Meaningful Statistical Machine Translation
Project Description
Machine translation is currently one of the most heavily researched areas of computer science research in North America, Europe, as well as Asia. Our research group, which is sponsored by the US government's highly prestigious DARPA agency (very rare for Asian universities!), has been one of the main leaders of this research area internationally ever since the founding of HKUST in the early 1990s. We led the development of machine learning systems that learn syntactic structure for automatic translation systems.

This research project seeks to develop the next generation of machine learning systems that automatically learn Chinese and English well enough to translate between them.

Today, web-based translation services of the type pioneered by our research group at HKUST (e.g., Babelfish, Google Translate, etc.) are providing useful services to millions of users each day.

However, the translation output of these systems is still often quite poor (often in hilarious ways!)

In this project, you will work with us on our current research thrust: for machine learning systems to learn SEMANTIC structure for automatic translation systems.

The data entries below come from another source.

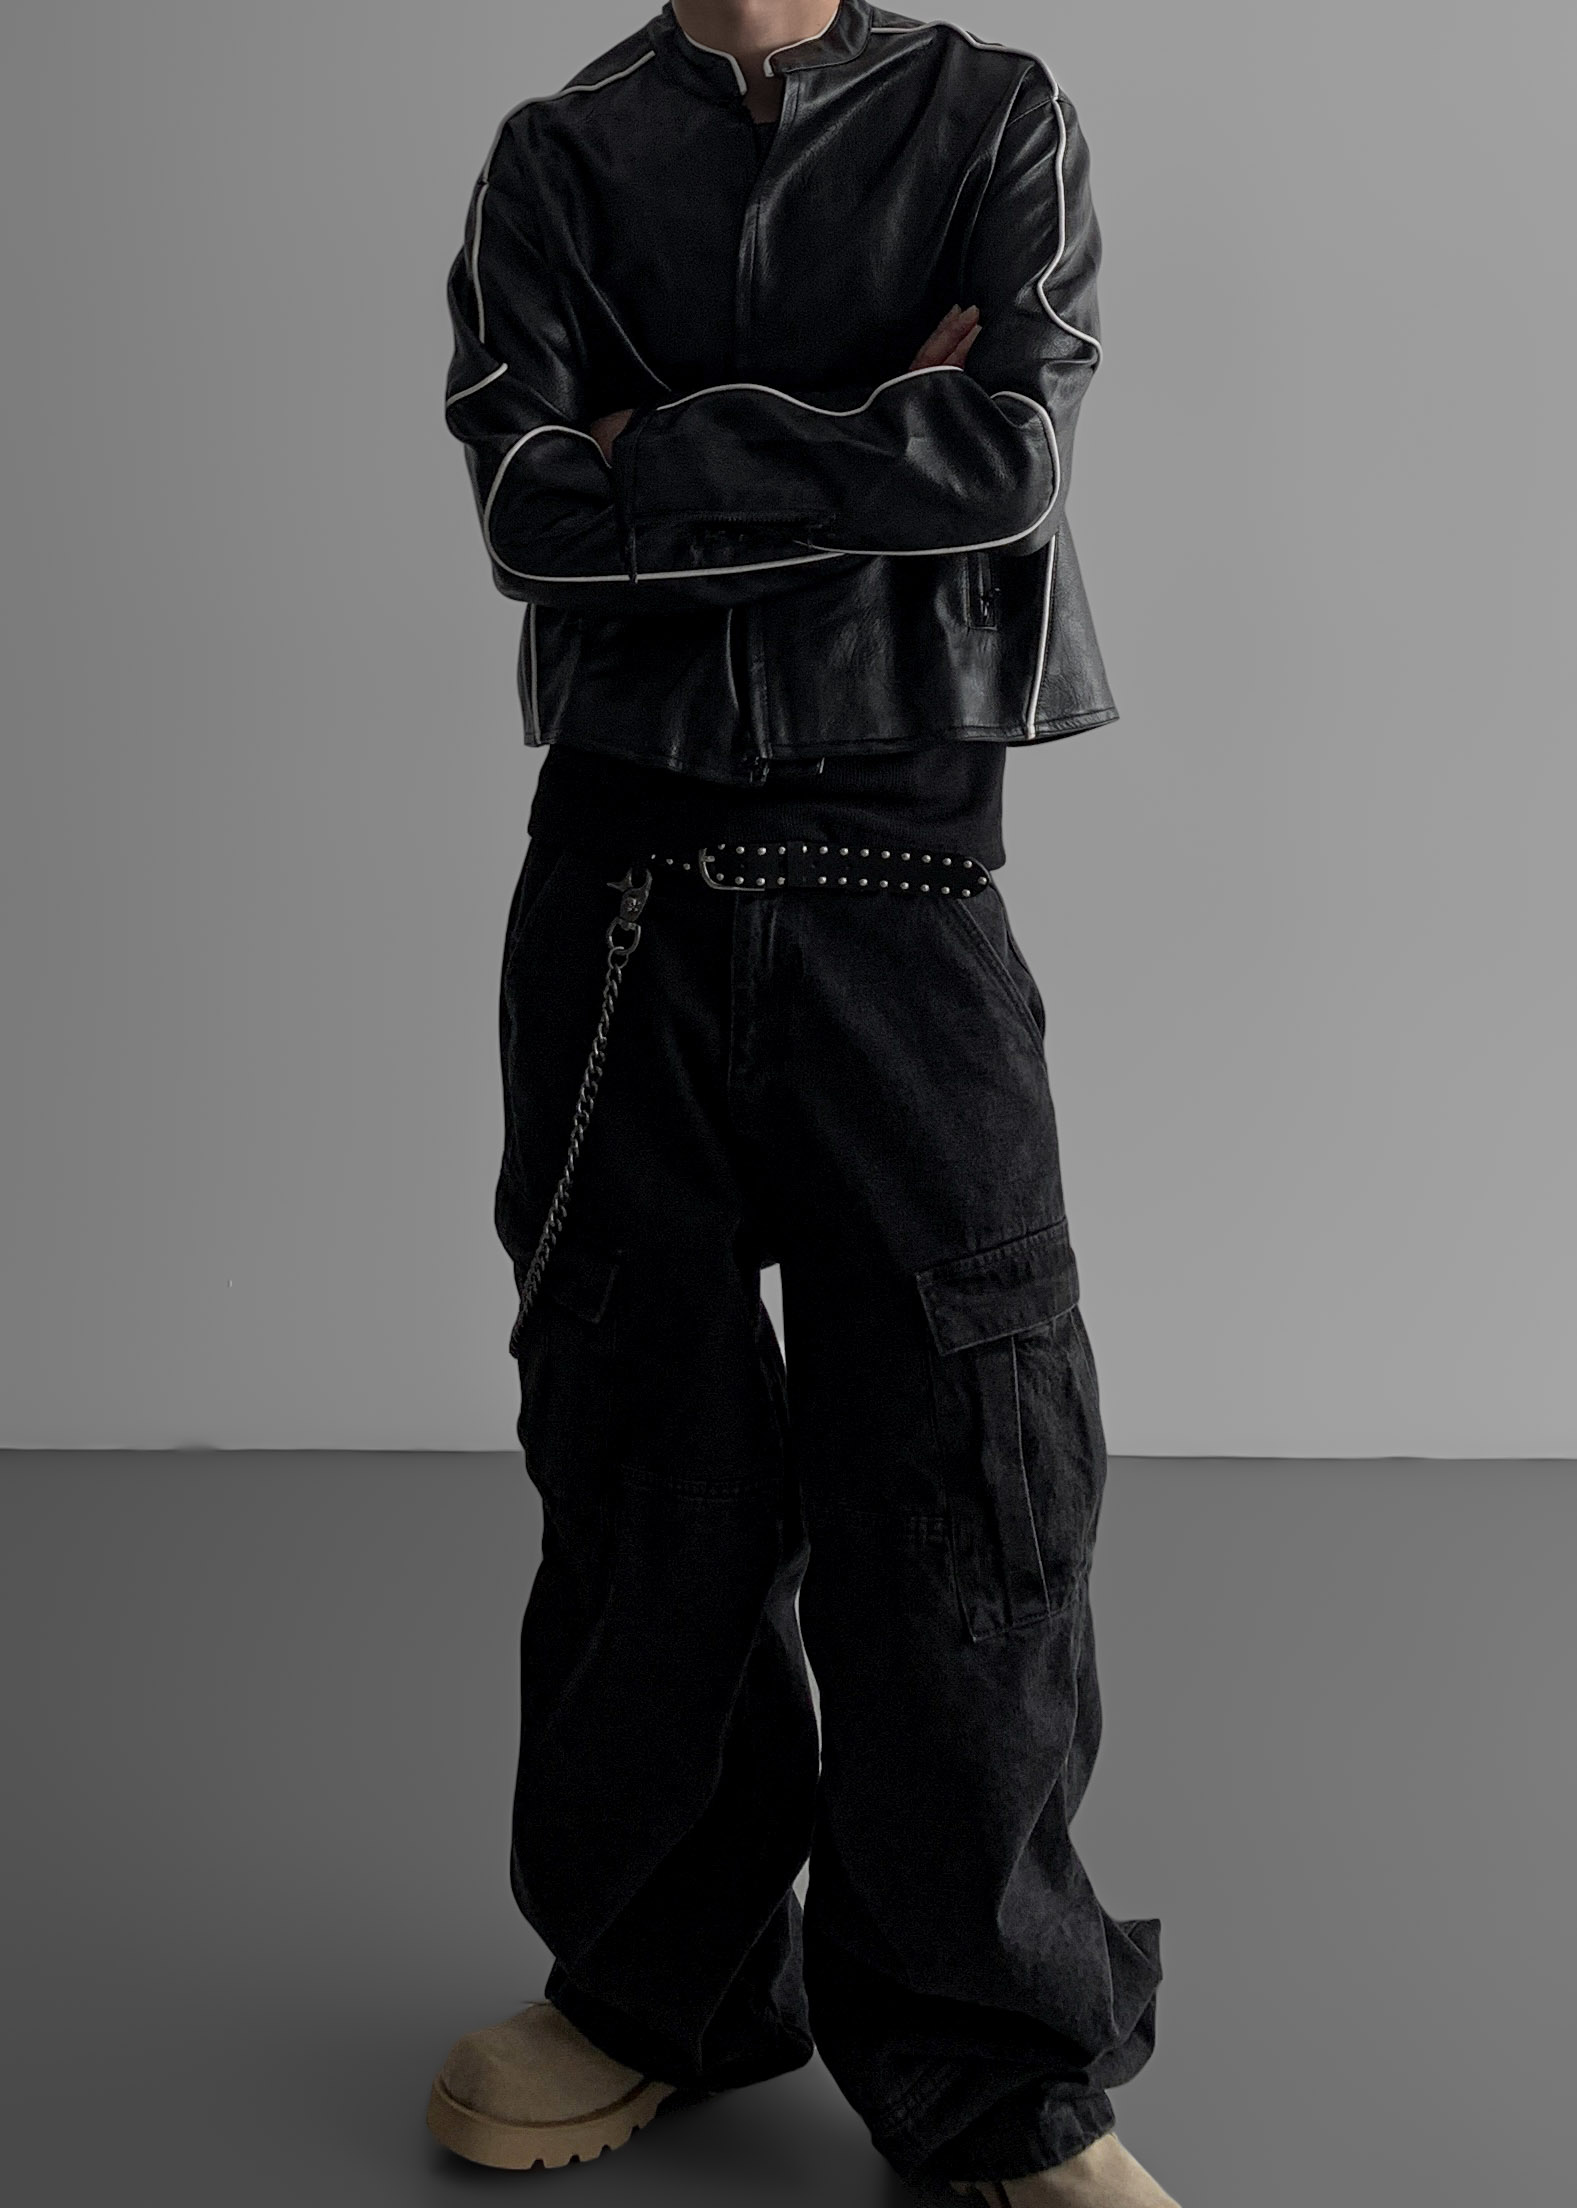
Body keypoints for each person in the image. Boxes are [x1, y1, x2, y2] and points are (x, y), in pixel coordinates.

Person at [429, 6, 1180, 2202]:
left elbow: (1006, 463)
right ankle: (649, 1991)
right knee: (636, 1464)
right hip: (622, 898)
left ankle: (998, 2070)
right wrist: (872, 427)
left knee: (972, 1463)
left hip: (901, 886)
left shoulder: (993, 118)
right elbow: (529, 511)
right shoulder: (558, 158)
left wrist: (663, 448)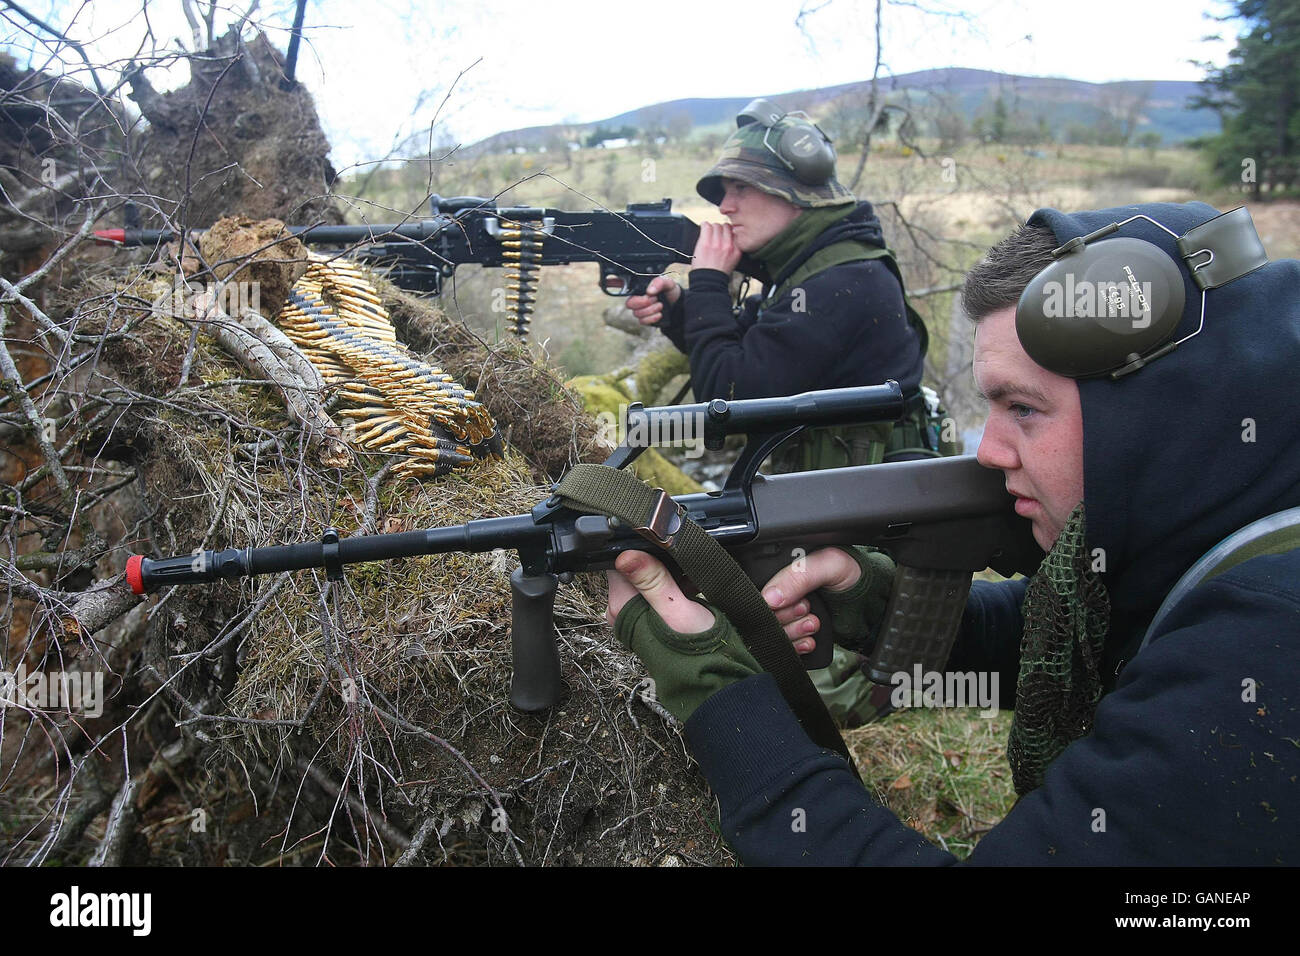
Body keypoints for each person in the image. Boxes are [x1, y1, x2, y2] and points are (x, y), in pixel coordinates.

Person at [605, 200, 1300, 864]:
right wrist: (869, 601)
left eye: (1024, 409)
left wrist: (719, 695)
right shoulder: (1209, 530)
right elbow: (1044, 639)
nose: (990, 452)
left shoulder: (1262, 654)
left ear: (1162, 414)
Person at [626, 98, 935, 470]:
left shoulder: (840, 281)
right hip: (845, 496)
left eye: (741, 188)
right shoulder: (811, 267)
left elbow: (726, 401)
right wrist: (679, 310)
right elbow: (742, 348)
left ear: (793, 192)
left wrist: (709, 280)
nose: (725, 206)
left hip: (875, 508)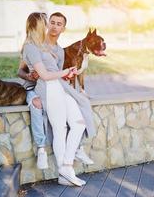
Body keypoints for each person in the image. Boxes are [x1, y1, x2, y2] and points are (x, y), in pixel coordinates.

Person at [21, 12, 96, 186]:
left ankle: (67, 166)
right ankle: (64, 175)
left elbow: (55, 71)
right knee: (60, 129)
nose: (50, 26)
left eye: (55, 23)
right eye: (47, 23)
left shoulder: (46, 46)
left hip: (60, 87)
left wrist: (70, 73)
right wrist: (65, 72)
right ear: (38, 25)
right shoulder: (31, 47)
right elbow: (45, 75)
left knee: (79, 122)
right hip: (48, 89)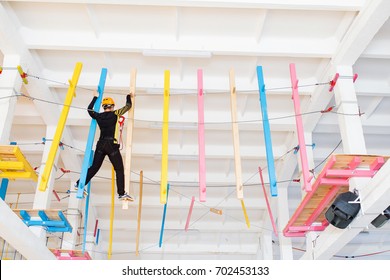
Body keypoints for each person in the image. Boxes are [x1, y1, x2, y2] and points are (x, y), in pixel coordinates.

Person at [74, 90, 134, 201]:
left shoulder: (98, 116)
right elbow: (128, 106)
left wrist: (95, 97)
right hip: (111, 145)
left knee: (94, 168)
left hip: (101, 145)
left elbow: (89, 109)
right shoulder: (116, 113)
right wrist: (128, 96)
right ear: (112, 106)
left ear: (103, 107)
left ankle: (79, 183)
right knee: (119, 169)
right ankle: (121, 193)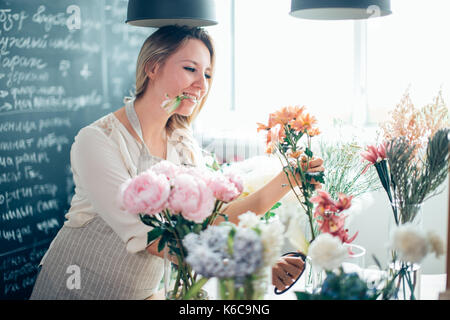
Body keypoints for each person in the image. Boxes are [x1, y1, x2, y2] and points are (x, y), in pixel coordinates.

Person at [29, 25, 324, 300]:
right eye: (190, 69)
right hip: (75, 288)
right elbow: (152, 239)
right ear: (153, 67)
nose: (201, 84)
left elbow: (210, 222)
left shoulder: (182, 144)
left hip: (138, 292)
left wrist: (288, 179)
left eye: (207, 74)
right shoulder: (97, 141)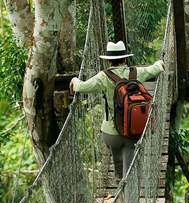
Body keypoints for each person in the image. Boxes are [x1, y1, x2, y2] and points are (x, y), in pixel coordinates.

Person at [69, 40, 164, 188]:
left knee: (118, 164)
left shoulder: (103, 76)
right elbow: (156, 69)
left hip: (111, 134)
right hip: (133, 132)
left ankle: (120, 184)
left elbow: (82, 87)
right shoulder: (135, 72)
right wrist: (159, 63)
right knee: (130, 169)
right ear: (125, 59)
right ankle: (129, 194)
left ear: (108, 61)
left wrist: (74, 81)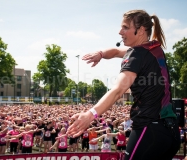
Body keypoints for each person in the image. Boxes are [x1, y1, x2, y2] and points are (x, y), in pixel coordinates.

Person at [67, 9, 180, 160]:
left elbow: (118, 90)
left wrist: (90, 114)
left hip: (149, 130)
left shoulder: (136, 54)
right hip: (170, 133)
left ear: (140, 31)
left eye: (126, 27)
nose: (120, 31)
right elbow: (114, 51)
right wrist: (100, 54)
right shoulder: (154, 49)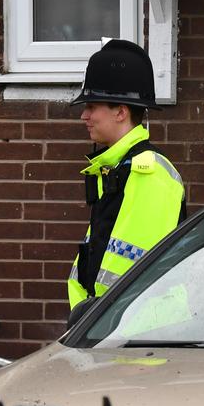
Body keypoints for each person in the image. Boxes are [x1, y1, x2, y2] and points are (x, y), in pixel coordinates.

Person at [67, 39, 186, 310]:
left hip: (137, 334)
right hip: (109, 328)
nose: (84, 116)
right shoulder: (116, 168)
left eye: (92, 106)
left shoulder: (148, 172)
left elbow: (138, 274)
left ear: (121, 112)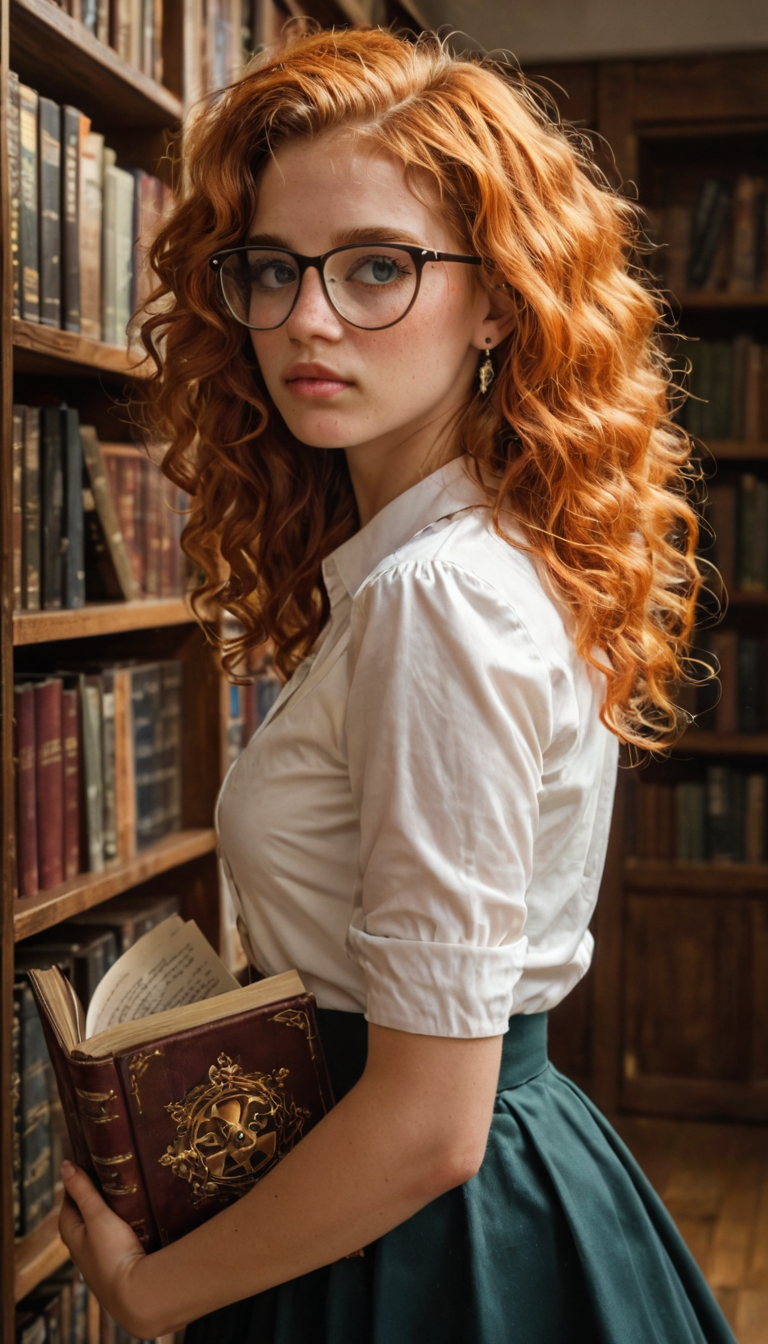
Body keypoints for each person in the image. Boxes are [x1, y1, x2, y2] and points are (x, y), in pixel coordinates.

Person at [58, 22, 734, 1344]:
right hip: (422, 1186)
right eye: (274, 268)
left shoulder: (441, 596)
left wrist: (147, 1295)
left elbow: (429, 1123)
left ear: (501, 299)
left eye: (379, 266)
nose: (308, 318)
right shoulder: (453, 554)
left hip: (417, 1235)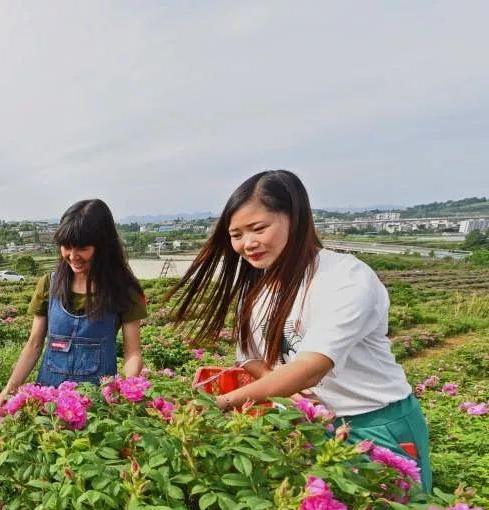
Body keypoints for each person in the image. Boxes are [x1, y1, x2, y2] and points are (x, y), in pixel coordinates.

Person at [166, 169, 432, 491]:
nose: (247, 244)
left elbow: (310, 369)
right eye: (236, 234)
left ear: (295, 218)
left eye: (258, 228)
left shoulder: (345, 278)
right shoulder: (258, 286)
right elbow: (248, 356)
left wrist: (220, 403)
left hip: (372, 421)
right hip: (308, 424)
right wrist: (280, 386)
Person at [0, 199, 147, 406]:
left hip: (96, 403)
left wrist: (126, 392)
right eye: (66, 247)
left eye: (82, 248)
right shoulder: (50, 283)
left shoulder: (124, 290)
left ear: (103, 246)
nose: (73, 256)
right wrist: (9, 389)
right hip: (48, 401)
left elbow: (133, 352)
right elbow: (34, 345)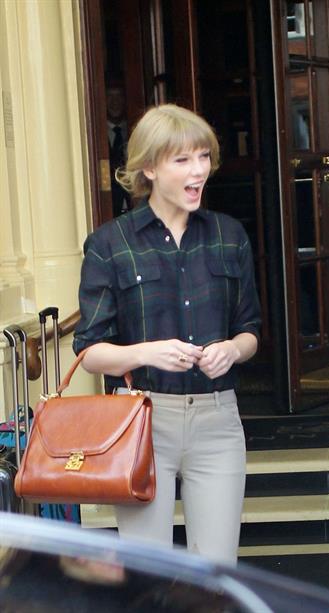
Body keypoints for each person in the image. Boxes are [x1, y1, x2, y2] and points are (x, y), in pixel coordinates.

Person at [73, 104, 261, 564]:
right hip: (141, 424)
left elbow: (250, 331)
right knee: (147, 572)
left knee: (217, 573)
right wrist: (147, 353)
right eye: (183, 160)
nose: (198, 171)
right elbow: (89, 352)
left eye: (203, 157)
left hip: (218, 420)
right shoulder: (109, 244)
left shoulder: (228, 234)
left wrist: (231, 351)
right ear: (149, 168)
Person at [106, 81, 131, 217]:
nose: (114, 102)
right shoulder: (97, 135)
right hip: (109, 211)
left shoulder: (135, 131)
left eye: (119, 96)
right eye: (109, 96)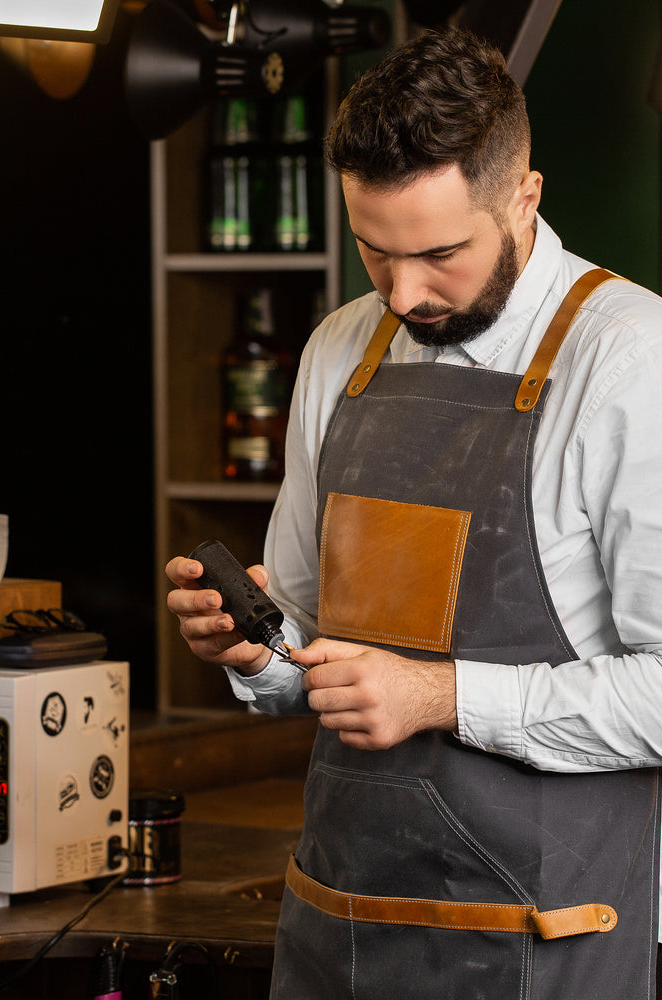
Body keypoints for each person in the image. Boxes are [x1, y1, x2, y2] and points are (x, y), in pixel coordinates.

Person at [165, 27, 662, 999]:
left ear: (523, 196)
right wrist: (257, 651)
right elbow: (312, 650)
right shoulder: (340, 349)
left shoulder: (631, 362)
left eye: (439, 253)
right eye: (372, 250)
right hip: (338, 918)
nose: (401, 292)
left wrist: (438, 696)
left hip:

To break the current performance barriers, it will be necessary for machines to learn not just the syntax of English and Chinese, but the contextual MEANING of the components within the sentences.
Supervisor
WU Dekai
Quota
5
Course type
UROP1100
UROP2100
UROP3100
UROP4100
Applicant's Roles
The applicant will (a) learn how to build current state-of-the-art statistical machine translation systems, and (b) help design and experimentally test new systems incorporating semantic models.
Applicant's Learning Objectives
(1) Understand the strengths and weaknesses of various AI and machine learning approaches to translation of human language strings
(2) Understand how semantic and context models can overcome the weaknesses of traditional machine translation models, as well as current state-of-the-art statistical and syntax-based statistical machine translation models
(3) Develop and practice research skills in formulating hypotheses, critically analyzing experimental data, and creatively designing new models
(4) Develop excellent software engineering skills
Complexity of the project
Challenging